To facilitate measuring the photon conversion factor, we will remove fixed pattern noise by taking two images at each exposure time and calculate the noise after subtracting one image from the other.

  • To create a Photon Transfer Curve and estimate the photon conversion factor and read-noise in electrons, we will use the Micro-Manager plugin “Photon Transfer Curve assistant” (Plugins > Acquisition Tools). This plugin fully automates taking stacks of images at increasing exposure times, calculating mean and standard deviation, plotting the data and calculating the electron conversion factor and read-noise.
  • Provide uniform and constant illumination to the camera, then establish the maximum exposure time where you just start to see clipping of pixel intensities.

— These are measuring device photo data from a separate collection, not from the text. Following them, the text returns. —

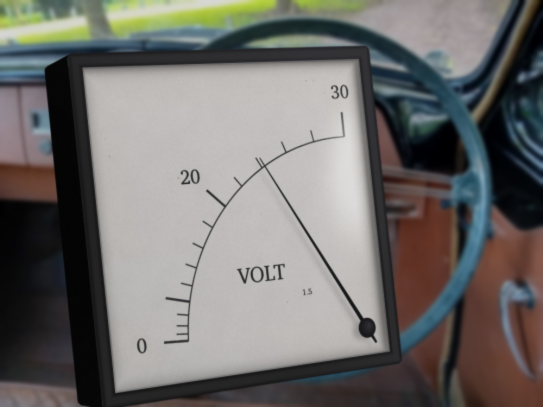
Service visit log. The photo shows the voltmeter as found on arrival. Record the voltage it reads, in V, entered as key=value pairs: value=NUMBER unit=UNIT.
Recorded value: value=24 unit=V
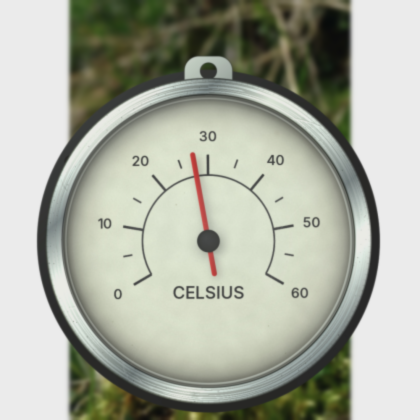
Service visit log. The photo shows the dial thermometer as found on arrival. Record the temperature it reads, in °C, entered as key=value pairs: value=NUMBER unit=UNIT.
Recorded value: value=27.5 unit=°C
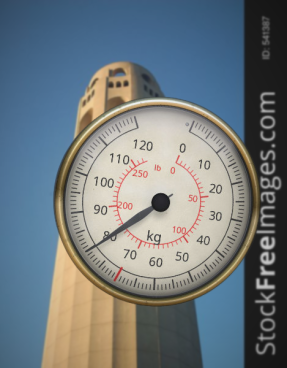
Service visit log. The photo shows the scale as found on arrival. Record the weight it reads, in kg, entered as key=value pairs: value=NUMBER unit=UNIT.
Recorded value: value=80 unit=kg
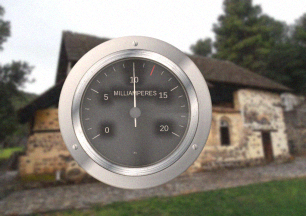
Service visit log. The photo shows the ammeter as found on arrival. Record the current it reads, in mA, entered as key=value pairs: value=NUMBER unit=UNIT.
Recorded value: value=10 unit=mA
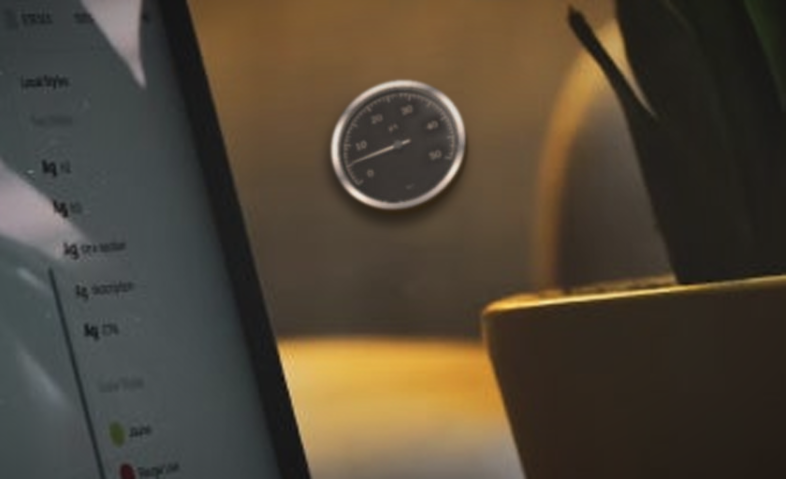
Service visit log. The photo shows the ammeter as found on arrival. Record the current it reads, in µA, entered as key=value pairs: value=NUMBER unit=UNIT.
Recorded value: value=5 unit=µA
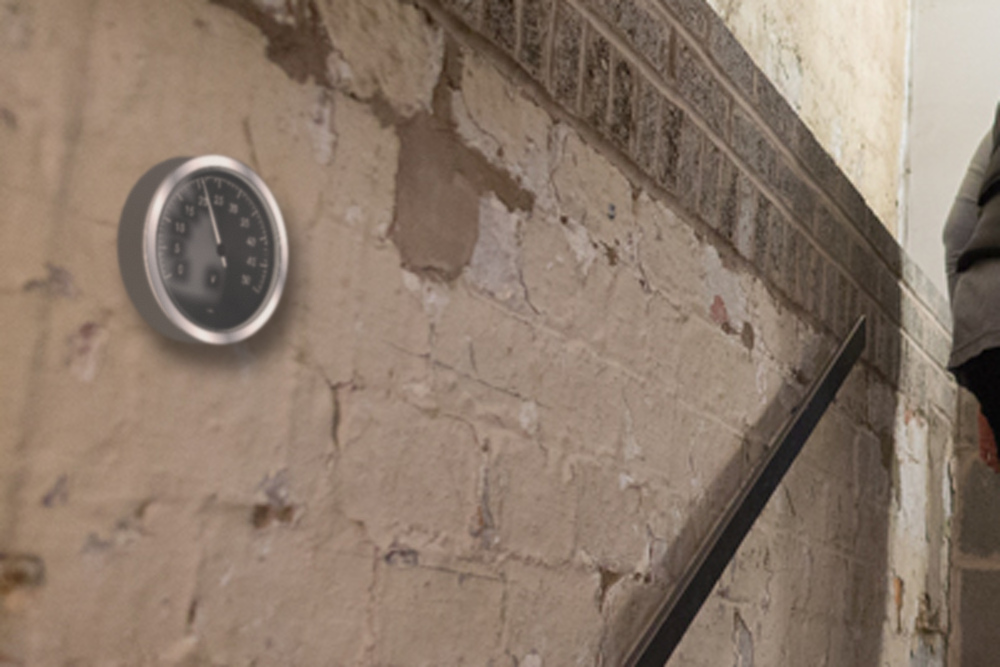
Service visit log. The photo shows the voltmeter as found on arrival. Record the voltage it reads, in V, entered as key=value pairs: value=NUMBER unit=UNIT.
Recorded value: value=20 unit=V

  • Follow the instructions, you will end up with a plot with the Photon transfer curve, a table with the mean and standard deviation of each of the stacks, and a stack of images with the mean and standard deviation of each exposure. Inspect the latter for interesting patterns (which you may be able to see with CMOS cameras). Also take note of the highest value in the Photon Transfer Curve. Express that number in electrons, divide by the read-noise, and you have a measure for the dynamic range at these camera settings. You can also plot the exposure time against the mean to get an idea of the linearity of the camera response.

  • Now change the gain (or EM gain if you have an EM CCD), and run the plugin again. This will change the electron conversion factor and possibly the read-noise.

References

For the complete theory behind photon transfer curves, consult the following reference: James R. Janesick, Photon Transfer, DN -> λ. SPIE Press, 2007.